| Aim |
Return the data lines verbatim. Start with the line that contains "order: Cornales" and include it, then continue through the last line of the data.

----- Data provided -----

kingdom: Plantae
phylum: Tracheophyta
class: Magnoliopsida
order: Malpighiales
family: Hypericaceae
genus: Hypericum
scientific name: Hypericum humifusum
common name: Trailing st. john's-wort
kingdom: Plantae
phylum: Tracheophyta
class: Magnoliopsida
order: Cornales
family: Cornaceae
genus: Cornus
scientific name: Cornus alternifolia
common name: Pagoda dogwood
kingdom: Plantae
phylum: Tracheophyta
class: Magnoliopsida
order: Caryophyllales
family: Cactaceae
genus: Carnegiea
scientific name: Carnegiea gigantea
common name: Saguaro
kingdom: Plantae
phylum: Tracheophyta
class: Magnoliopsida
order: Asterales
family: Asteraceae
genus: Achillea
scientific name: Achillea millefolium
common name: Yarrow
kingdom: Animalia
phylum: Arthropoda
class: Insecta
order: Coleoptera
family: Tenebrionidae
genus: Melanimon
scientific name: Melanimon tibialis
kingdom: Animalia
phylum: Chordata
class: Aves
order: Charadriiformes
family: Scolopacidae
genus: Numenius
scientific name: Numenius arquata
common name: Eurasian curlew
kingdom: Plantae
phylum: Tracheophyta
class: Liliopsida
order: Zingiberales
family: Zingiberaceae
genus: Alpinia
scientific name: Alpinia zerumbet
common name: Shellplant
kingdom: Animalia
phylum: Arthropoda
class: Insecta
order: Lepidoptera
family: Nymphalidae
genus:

-----

| Output |
order: Cornales
family: Cornaceae
genus: Cornus
scientific name: Cornus alternifolia
common name: Pagoda dogwood
kingdom: Plantae
phylum: Tracheophyta
class: Magnoliopsida
order: Caryophyllales
family: Cactaceae
genus: Carnegiea
scientific name: Carnegiea gigantea
common name: Saguaro
kingdom: Plantae
phylum: Tracheophyta
class: Magnoliopsida
order: Asterales
family: Asteraceae
genus: Achillea
scientific name: Achillea millefolium
common name: Yarrow
kingdom: Animalia
phylum: Arthropoda
class: Insecta
order: Coleoptera
family: Tenebrionidae
genus: Melanimon
scientific name: Melanimon tibialis
kingdom: Animalia
phylum: Chordata
class: Aves
order: Charadriiformes
family: Scolopacidae
genus: Numenius
scientific name: Numenius arquata
common name: Eurasian curlew
kingdom: Plantae
phylum: Tracheophyta
class: Liliopsida
order: Zingiberales
family: Zingiberaceae
genus: Alpinia
scientific name: Alpinia zerumbet
common name: Shellplant
kingdom: Animalia
phylum: Arthropoda
class: Insecta
order: Lepidoptera
family: Nymphalidae
genus:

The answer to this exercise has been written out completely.